Olympic diver and gold medalist Tom Daley “paints an intimate portrait of his life in his new bookComing Up for Air (Hanover Square) and chats about it with Shondaland.

The Chicago Tribune speaks to Cynthia Clampitt about “the greatness of the Midwest” and her new book Destination Heartland: A Guide to Discovering the Midwest’s Remarkable Past (3 Fields). 

Jenna Fischer and Angela Kinsey, authors of The Office BFFs: Tales of The Office from Two Best Friends Who Were There (Dey St.) talk to The Washington Post about their book and "where Jim and Pam would be today."

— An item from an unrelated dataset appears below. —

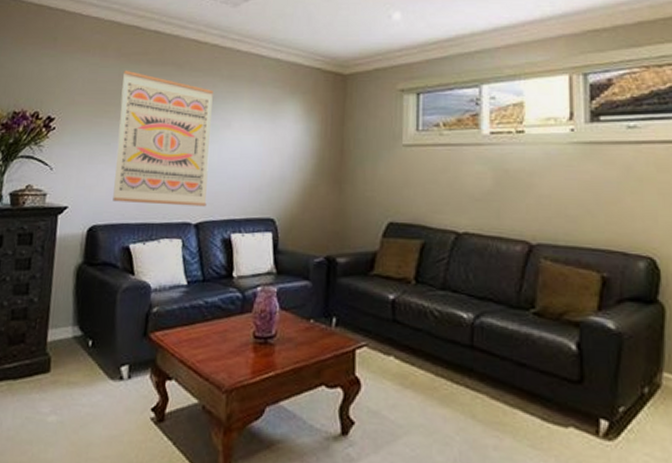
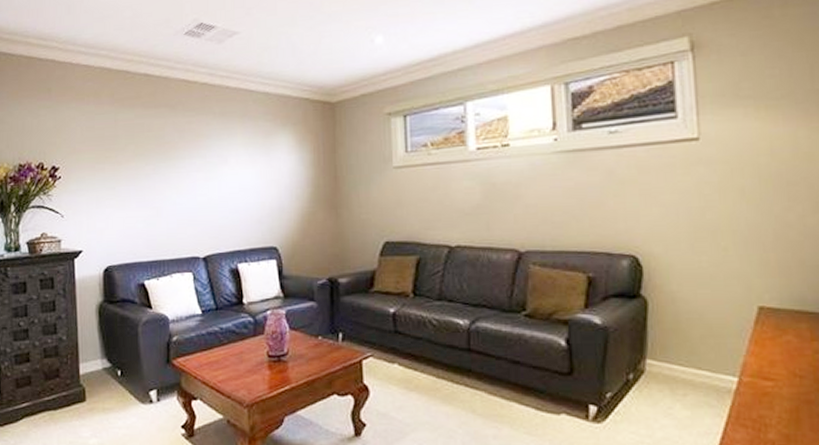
wall art: present [113,71,213,207] -> none [119,116,212,243]

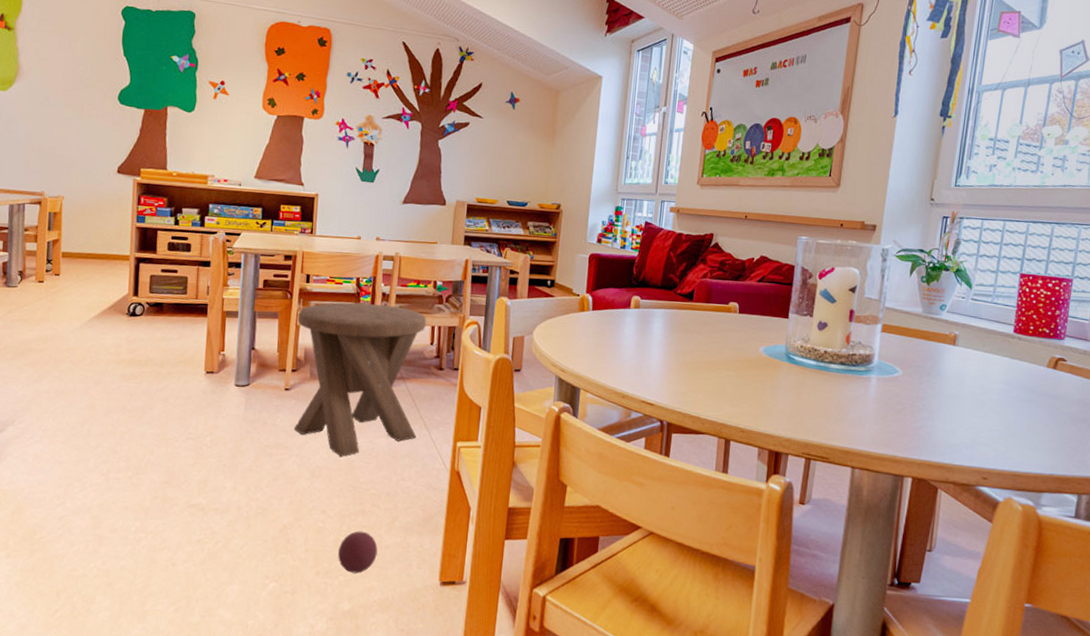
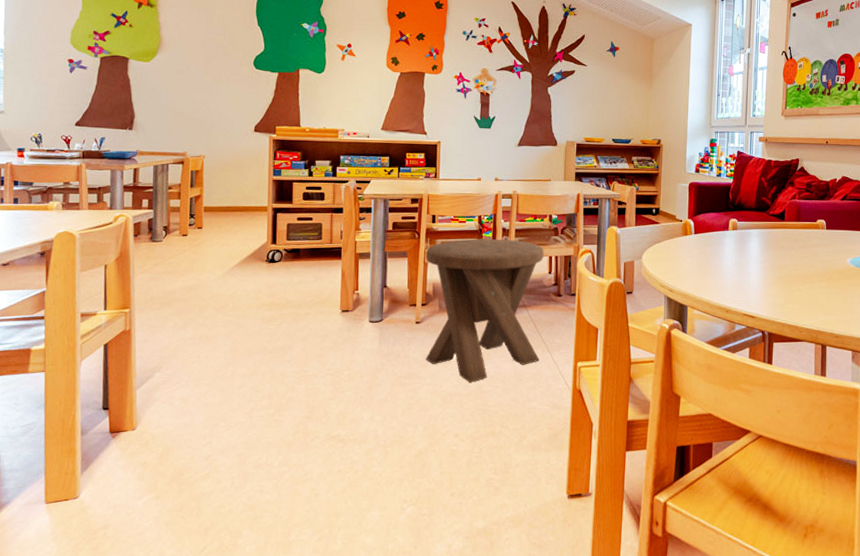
ball: present [338,531,378,574] -> none [471,452,508,492]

Authors Mesha Maren, Perpetual West (Algonquin), and Fernando Flores, Valleyesque (MCD x FSG Originals), have a conversation about "music, memory, and the topographies of writing," recounted via Lit Hub

NYT features the work of comic book creator Frank Miller.

Lit Hub shares an excerpt of It Was All a Dream: Biggie and the World That Made Him by Justin Tinsley (Abrams).

USA Today has an excerpt of Star Wars: Shadow of the Sith by Adam Christopher (Del Rey). 

Electric Lit explores Severance by Ling Ma (FSG) and the new television show as examples of “the dissociative demands of office labor.”

The Root’s It’s Lit! provides “10 Books by Black Authors We Can’t Wait to Read in June.”

Bustle lists “The 42 Best Mystery Books to Read Now.”

NYT10 New Books We Recommend This Week," "6 Audiobooks to Listen to Now," and "New in Paperback."

Tor.com has “Five Stories in Which Aliens Attempt to Reshape the Earth.”

Authors on Air

NPR’s Morning Edition interviews Naheed Phiroze Patel, Mirror Made of Rain (The Unnamed: Ingram), about “how patterns of self-destruction are inherited” and shares highlights of the conversation.